Again, don't think it's that big a deal, and I wasn't privy to the outrage - my general reaction to internet outrage is to ignore it.
Stark says that, if he can lift Mjolnir, he will establish Prima Nocta, the old Medieval tradition of rulers taking the virginity of peasant women before their wedding night.
The joke is that he would suggest such a horrible thing, not that rape is funny, but it inevitably makes light of the practice through the context. Kinda how Renner's slut-shaming joke was meant to mock himself for being so callous but still kinda cops to the power of chastising sexually liberated women.

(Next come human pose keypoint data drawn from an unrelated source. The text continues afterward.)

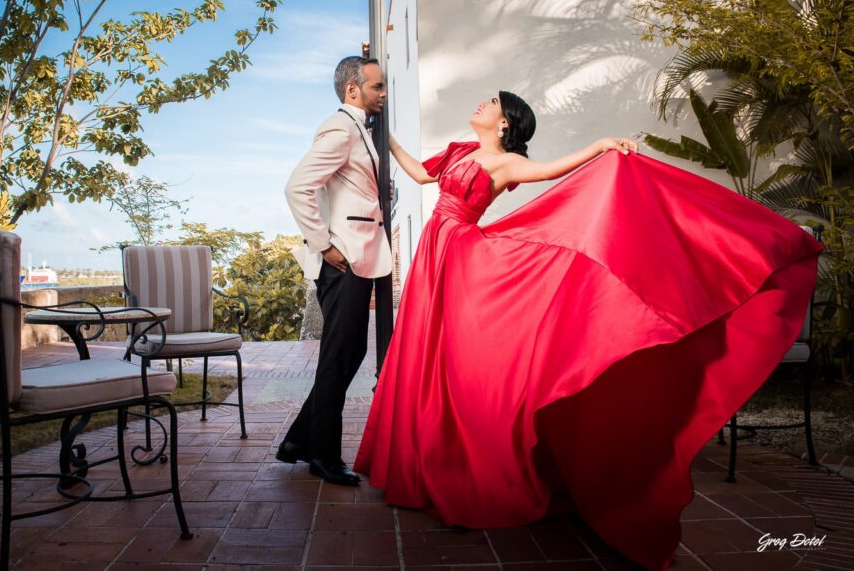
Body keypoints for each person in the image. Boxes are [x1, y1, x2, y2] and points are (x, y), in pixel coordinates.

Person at [354, 90, 821, 570]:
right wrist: (384, 135)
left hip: (466, 256)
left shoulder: (506, 164)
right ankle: (425, 453)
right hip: (439, 251)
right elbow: (420, 174)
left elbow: (557, 173)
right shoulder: (460, 152)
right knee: (430, 351)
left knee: (465, 355)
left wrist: (599, 147)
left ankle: (471, 456)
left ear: (505, 123)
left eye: (490, 102)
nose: (479, 104)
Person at [280, 56, 392, 486]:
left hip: (362, 254)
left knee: (348, 355)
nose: (383, 94)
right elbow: (297, 187)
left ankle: (299, 443)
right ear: (352, 90)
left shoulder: (363, 130)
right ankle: (323, 456)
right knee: (338, 359)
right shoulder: (340, 128)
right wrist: (322, 244)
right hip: (343, 257)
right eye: (377, 87)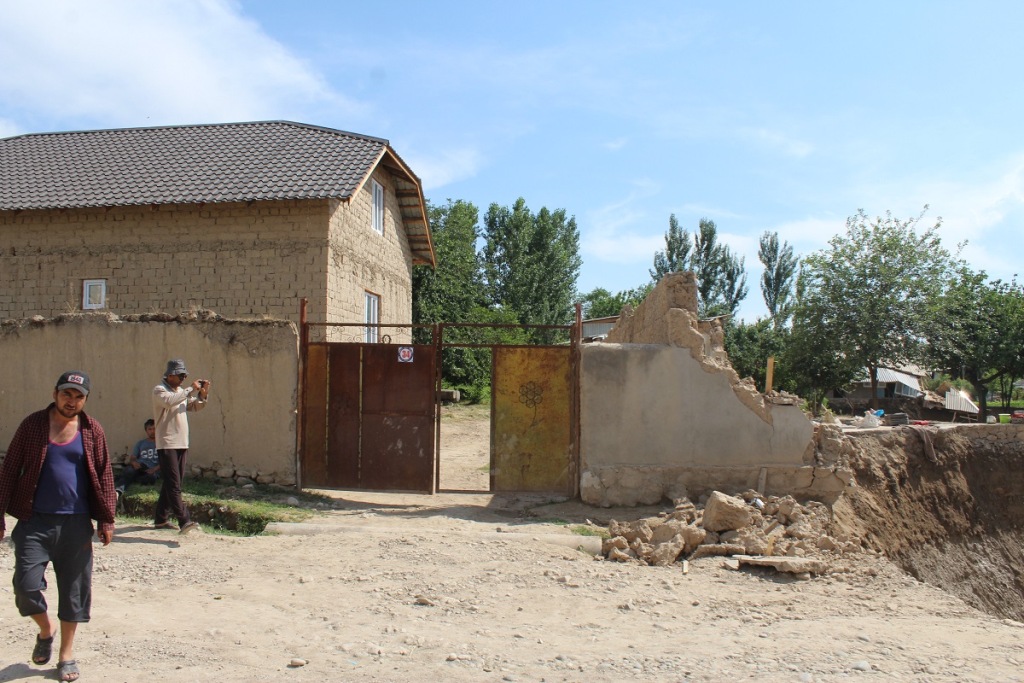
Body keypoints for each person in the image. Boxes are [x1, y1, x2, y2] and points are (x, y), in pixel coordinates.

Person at [0, 371, 116, 683]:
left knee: (74, 591)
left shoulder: (92, 430)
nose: (72, 401)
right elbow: (9, 470)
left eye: (79, 396)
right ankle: (46, 629)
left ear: (85, 399)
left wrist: (106, 519)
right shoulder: (32, 425)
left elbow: (104, 474)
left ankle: (66, 655)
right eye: (67, 394)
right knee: (25, 586)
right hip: (34, 521)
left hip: (76, 523)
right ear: (55, 394)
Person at [152, 359, 209, 534]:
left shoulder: (181, 392)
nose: (183, 378)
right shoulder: (160, 390)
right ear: (170, 375)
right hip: (167, 442)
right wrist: (190, 389)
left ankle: (160, 519)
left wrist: (203, 395)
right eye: (181, 375)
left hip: (182, 442)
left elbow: (194, 406)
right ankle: (184, 520)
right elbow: (170, 402)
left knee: (172, 482)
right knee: (174, 484)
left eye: (185, 375)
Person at [114, 419, 159, 501]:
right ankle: (118, 491)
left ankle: (128, 478)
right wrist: (134, 463)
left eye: (154, 429)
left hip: (151, 470)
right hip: (139, 466)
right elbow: (133, 458)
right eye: (150, 429)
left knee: (151, 478)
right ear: (146, 431)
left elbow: (165, 461)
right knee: (129, 471)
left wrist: (154, 469)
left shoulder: (161, 444)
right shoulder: (141, 443)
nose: (152, 431)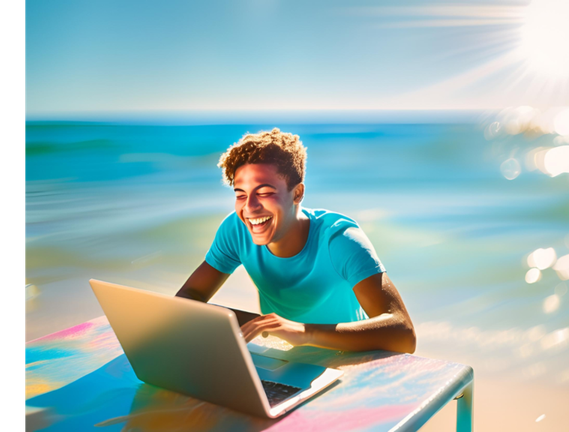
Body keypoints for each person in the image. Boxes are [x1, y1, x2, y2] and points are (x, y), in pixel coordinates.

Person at [176, 128, 416, 354]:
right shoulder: (236, 230)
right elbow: (187, 298)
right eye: (241, 195)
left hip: (351, 360)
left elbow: (403, 334)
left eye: (264, 192)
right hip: (284, 359)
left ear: (297, 193)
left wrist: (304, 331)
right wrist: (261, 325)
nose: (249, 208)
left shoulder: (340, 239)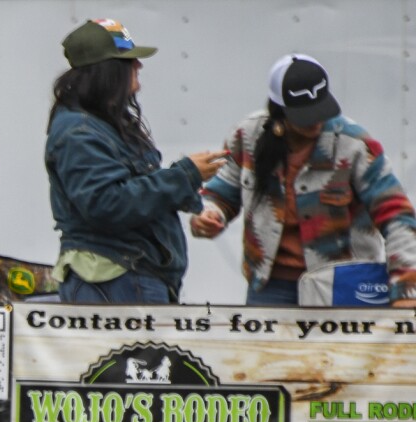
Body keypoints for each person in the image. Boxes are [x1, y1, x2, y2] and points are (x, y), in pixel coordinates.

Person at [190, 54, 416, 308]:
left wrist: (406, 288)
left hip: (344, 286)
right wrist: (209, 215)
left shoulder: (355, 145)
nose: (316, 121)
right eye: (305, 115)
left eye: (322, 109)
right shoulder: (247, 136)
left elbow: (397, 216)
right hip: (268, 287)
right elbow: (220, 194)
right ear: (279, 112)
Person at [45, 18, 228, 304]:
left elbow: (133, 190)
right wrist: (184, 176)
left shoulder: (102, 123)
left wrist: (193, 203)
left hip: (126, 278)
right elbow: (106, 204)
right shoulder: (79, 132)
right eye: (129, 60)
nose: (138, 66)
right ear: (107, 71)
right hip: (115, 280)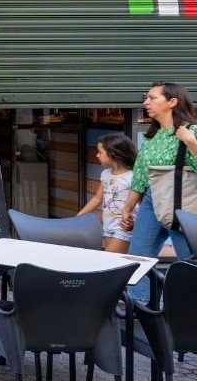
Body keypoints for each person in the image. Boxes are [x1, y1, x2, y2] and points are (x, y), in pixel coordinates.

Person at [120, 82, 197, 299]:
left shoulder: (192, 131)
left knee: (188, 263)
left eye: (153, 98)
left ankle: (185, 312)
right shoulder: (152, 137)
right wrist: (128, 207)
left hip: (182, 203)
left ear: (172, 102)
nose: (146, 102)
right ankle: (138, 306)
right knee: (138, 256)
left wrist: (192, 143)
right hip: (152, 200)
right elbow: (141, 175)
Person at [75, 133, 138, 253]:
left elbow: (140, 203)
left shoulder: (132, 177)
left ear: (113, 153)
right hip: (108, 225)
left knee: (110, 259)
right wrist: (78, 217)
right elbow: (97, 199)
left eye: (100, 152)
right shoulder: (105, 174)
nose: (97, 155)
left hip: (124, 227)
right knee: (117, 262)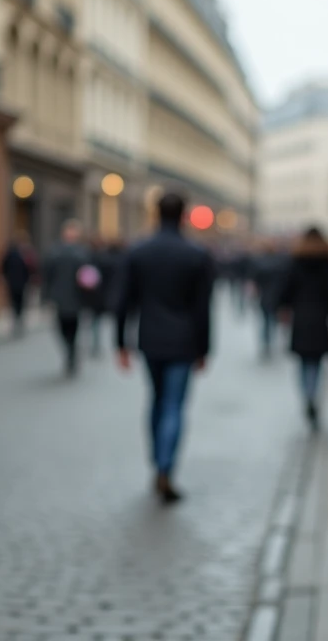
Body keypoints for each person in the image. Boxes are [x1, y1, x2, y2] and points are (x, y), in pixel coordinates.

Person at [115, 192, 214, 504]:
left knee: (156, 402)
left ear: (155, 213)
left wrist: (120, 343)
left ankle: (157, 461)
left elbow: (124, 302)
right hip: (183, 341)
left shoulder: (139, 252)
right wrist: (204, 348)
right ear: (184, 215)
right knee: (174, 406)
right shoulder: (196, 254)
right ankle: (165, 467)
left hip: (150, 338)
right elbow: (203, 309)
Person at [279, 228, 328, 431]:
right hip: (320, 318)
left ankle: (307, 396)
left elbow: (286, 290)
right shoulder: (326, 262)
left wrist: (284, 307)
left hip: (300, 317)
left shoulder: (296, 261)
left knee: (302, 363)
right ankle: (313, 394)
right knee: (316, 363)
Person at [43, 220, 90, 376]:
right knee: (62, 326)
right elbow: (47, 275)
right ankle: (70, 349)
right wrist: (46, 295)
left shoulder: (81, 252)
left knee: (73, 326)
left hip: (75, 296)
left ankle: (71, 350)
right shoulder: (56, 252)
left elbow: (88, 275)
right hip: (62, 296)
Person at [248, 239, 290, 361]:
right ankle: (271, 342)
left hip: (265, 297)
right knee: (274, 321)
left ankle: (266, 344)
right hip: (277, 297)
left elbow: (254, 282)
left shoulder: (260, 263)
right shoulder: (281, 263)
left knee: (266, 322)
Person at [1, 231, 35, 336]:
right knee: (17, 301)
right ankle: (17, 318)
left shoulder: (24, 253)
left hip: (19, 282)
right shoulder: (18, 253)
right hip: (17, 282)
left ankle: (18, 318)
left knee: (18, 301)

Here's Whedon on his departure from Twitter:
There's more to it than that, though. See the link for some additional thoughts and explanations.Quote:
When filmmaker Joss Whedon decided to delete his Twitter account on Monday, the day after his film Avengers: Age of Ultron scored the second-highest domestic opening weekend ever, it prompted a flurry of speculation about what, or who, might have driven him away. Whedon found one theory — that he left Twitter due to militant feminists angered over his depiction of Black Widow (Scarlett Johansson) in the film — particularly galling, so much so that he decided to break his silence.
“That is horseshit,” he told BuzzFeed News by phone on Tuesday. “Believe me, I have been attacked by militant feminists since I got on Twitter. That’s something I’m used to. Every breed of feminism is attacking every other breed, and every sub-section of liberalism is always busy attacking another sub-section of liberalism, because god forbid they should all band together and actually fight for the cause.
“I saw a lot of people say, ‘Well, the social justice warriors destroyed one of their own!’ It’s like, Nope. That didn’t happen,” he continued. “I saw someone tweet it’s because Feminist Frequency pissed on Avengers 2, which for all I know they may have. But literally the second person to write me to ask if I was OK when I dropped out was [Feminist Frequency founder] Anita [Sarkeesian].”
What did happen, Whedon said, is that he chose to embrace his longstanding desire post–Age of Ultron to reclaim his personal life and creative spark — and that meant saying goodbye to Twitter. “I just thought, Wait a minute, if I’m going to start writing again, I have to go to the quiet place,” he said. “And this is the least quiet place I’ve ever been in my life. … It’s like taking the bar exam at Coachella. It’s like, Um, I really need to concentrate on this! Guys! Can you all just… I have to… It’s super important for my law!”